Marc-Yvan Coulombe / BabillArt Montréal
55 ans après sa création, la pièce de Michel Tremblay, À toi, pour toujours, ta Marie-Lou, revit dans une ingénieuse mise en scène, au Théâtre du Rideau Vert. Les comédiens Michel Charette et Madeleine Péloquin incarnent les parents d’une famille dysfonctionnelle, dans un troublant chassé-croisé théâtral avec leurs deux filles, interprétées par Catherine Paquin-Béchard et Rose-Anne Déry. Comment survivre à ses blessures d’enfance? C’est l’une des grandes questions de ce huis clos dramatique, construit comme une partition musicale où le présent et le passé s’entrecroisent continuellement.

D’entrée de jeu, une chanteuse country interprète une courte ballade mélancolique. C’est ainsi que Rose-Anne Déry se glisse habilement dans la peau de Carmen. Cette dernière gagne sa vie dans les clubs de «la Main» et elle vient visiter sa sœur, plusieurs années après la mort de leurs parents, dans une tragédie routière qui s’apparente à un «meurtre-suicide».
Le ton monte rapidement! Catherine Paquin-Béchard, très convaincante en Manon, voit sa soeur comme une dépravée du monde des cabarets et elle ne supporte pas que cette dernière lui fasse des remontrances. Carmen lui reproche, entre autres, de ressasser continuellement les malheurs de leur mère et les travers de leur père qui, un jour, dans un moment de colère, avait menacé d’emmener sa femme et leur fils en voiture pour en finir en fonçant sur un pilier de la Métropolitaine.

Or, les échanges houleux des deux jeunes femmes sont entrecoupés par des répliques acerbes de leurs parents. Progressivement, on découvre ce couple malheureux, à travers des disputes déchirantes que leurs filles n’ont pas toujours perçu de la même façon. Aux yeux de Manon, son père avait tous les torts. Mais, Carmen ne voit pas les choses du même œil.
Perdus dans le même décor
Ce brillant quatuor théâtral trouve écho dans une mise en scène simple et d’une grande efficacité! Henri Chassé place ses personnages dans un même lieu, alors qu’on est en présence de deux temporalités, Léopold et Marie-Lou étant décédés depuis plusieurs années.
Ce procédé vient souligner, entre autres, que Manon est encore embourbée dans son passé. Elle vit d’ailleurs toujours dans le logement familial.
Mais, de son côté, Carmen a-t-elle vraiment réussi à refaire sa vie, où cherche-t-elle plutôt à s’étourdir dans des plaisirs artificiels? Tremblay laisse judicieusement le spectateur se faire lui-même une idée.
Chose certaine, elles ont toutes les deux été marquées par le climat toxique de leur enfance. Elles qui épiaient continuellement leurs géniteurs se souviennent, entre autres, du dégoût de leur mère pour la sexualité : «Pour moé, faire ça, c’est cochon! C’est bon pour les animaux… Pis tu me verras jamais faire ça avec plaisir, Léopold, jamais! Jamais!»
Ces mots, Madeleine Péloquin les porte avec toute la rage de son personnage qui ne s’estompe en aucun moment!

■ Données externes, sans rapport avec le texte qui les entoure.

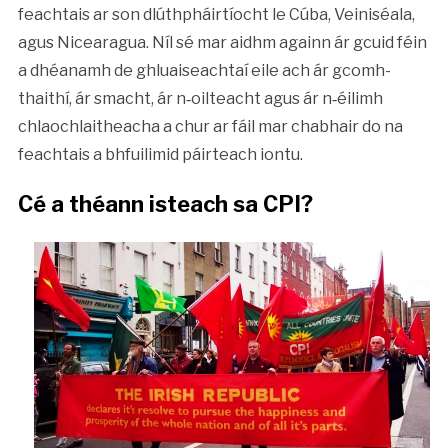
feachtais ar son dlúthpháirtíocht le Cúba, Veiniséala,
agus Nicearagua. Níl sé mar aidhm againn ár gcuid féin
a dhéanamh de ghluaiseachtaí eile ach ár gcomh-
thaithí, ár smacht, ár n‑oilteacht agus ár n‑éilimh
chlaochlaitheacha a chur ar fáil mar chabhair do na
feachtais a bhfuilimid páirteach iontu.
Cé a théann isteach sa CPI?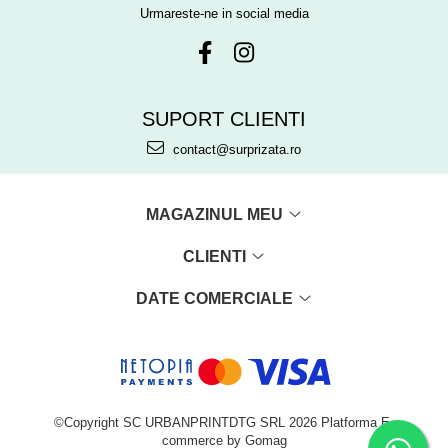
Urmareste-ne in social media
SUPORT CLIENTI
contact@surprizata.ro
MAGAZINUL MEU
CLIENTI
DATE COMERCIALE
©Copyright SC URBANPRINTDTG SRL 2026
Platforma E-
commerce by Gomag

Manon et Carmen n’ont pas oublié non plus les tirades de leur père, exaspéré de son rôle de pourvoyeur méprisé des siens.
«Toute ta tabarnac de vie à faire la même tabarnac d’affaire en arrière de la même tabarnac de machine! … Pis à part de ça, c’est même pas pour toé que tu travailles, non c’est pour ta famille! Tu prends tout l’argent que t’as gagné en suant pis en sacrant comme un damné, là, pis tu la donnes toute au grand complet à ta famille! Ta famille à toé! Une autre belle invention du bon Dieu! Quatre grandes yeules toutes grandes ouvertes, pis toutes prêtes à mordre… »
Michel Charette est criant de vérité dans ce rôle ingrat. On retient son souffle devant sa colère intérieure!

À toi, pour toujours, ta Marie-Lou, dans une mise en scène d’Henri Chassé
Ce terrible conflit familial ne laisse aucune seconde de répit aux acteurs, ni au public tenu en haleine durant 80 minutes sans temps mort. Du début à la fin de cette cantate du désespoir, il est saisissant de voir ces quatre personnages si près physiquement et qui n’arrivent pourtant jamais à se comprendre.
À toi, pour toujours, ta Marie-Lou, pièce emblématique de Tremblay, est bouleversante dans cette interprétation magistrale!
À toi, pour toujours, ta Marie-Lou
Texte de Michel Tremblay
Mise en scène d’Henri Chassé
Au Théâtre du Rideau vert, jusqu’au 28 février.